# Exercise set
A: Reproduce the passage from the pregnancy test post word for word, starting at "We all know" and ending at "a false-negative test.".
B: In the pregnancy test post, what serum hCG level did all five patients in the case series exceed?

# Text section
::::::::

In any event, an interesting piece of literature to skim and save as a reference.


“Measurement and Interpretation of the Ankle-Brachial Index : A Scientific Statement From the American Heart Association”

Sometimes, The Pregnancy Test Lies

A couple years ago, my hospital pulled the POC urine pregnancy tests from the ED because of false negatives – leading to incredulous discussions of how it was possible for a nursing assistant to screw up something so simple as a dichotomous colormetric test.

Well, at Washington University, when they had multiple issues with their POC pregnancy test, they investigated the issue in more depth, and this nice little article is an overview of the limitations of the the test.  There are two ways the POC test fails:
 – Not pregnant enough.
 – Too pregnant.

We all know about sensitivity in early pregnancy really only being 97% or so at one week, and no one will fault the test for that.  However, their case series of five patients, all of whose serum hCG was >130,000, are hypothesized to have saturated the reagent to the point of a false-negative test.

In any event, interesting article about something I hadn’t put much thought into.

“‘Hook-Like Effect’ Causes False-Negative Point-Of-Care Urine Pregnancy Testing in Emergency Patients”

::::::::

# Data
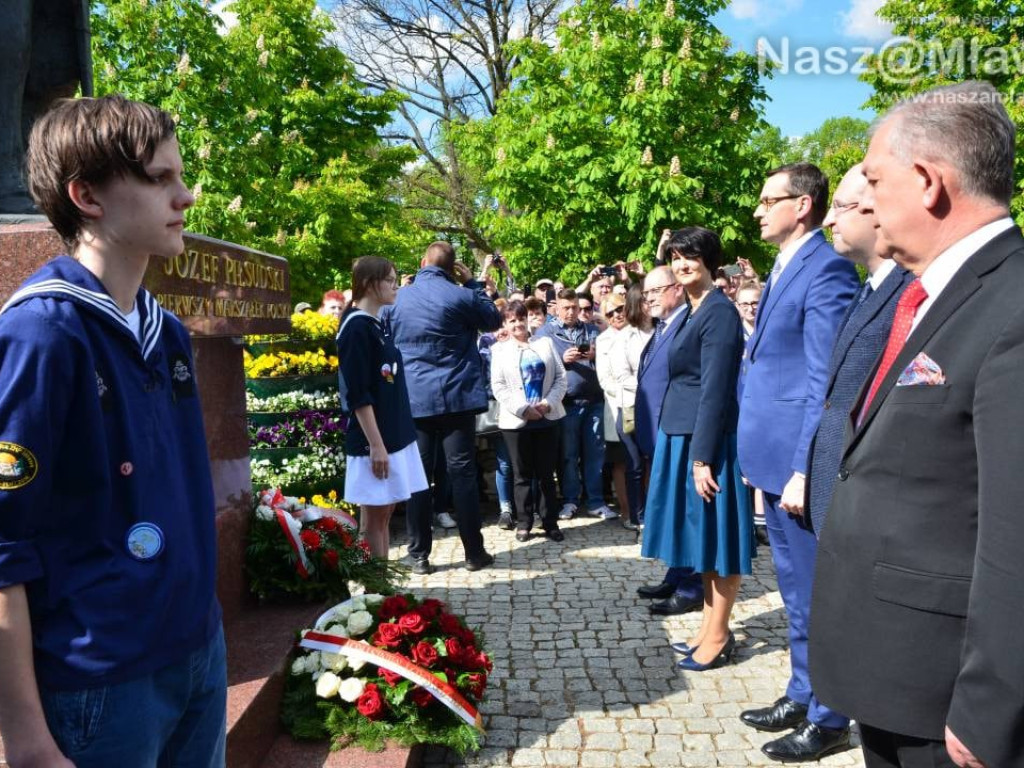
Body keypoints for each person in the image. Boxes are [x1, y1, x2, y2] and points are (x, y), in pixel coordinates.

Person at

::::::::

# Answers for each item
A:
We all know about sensitivity in early pregnancy really only being 97% or so at one week, and no one will fault the test for that.  However, their case series of five patients, all of whose serum hCG was >130,000, are hypothesized to have saturated the reagent to the point of a false-negative test.

B: 130,000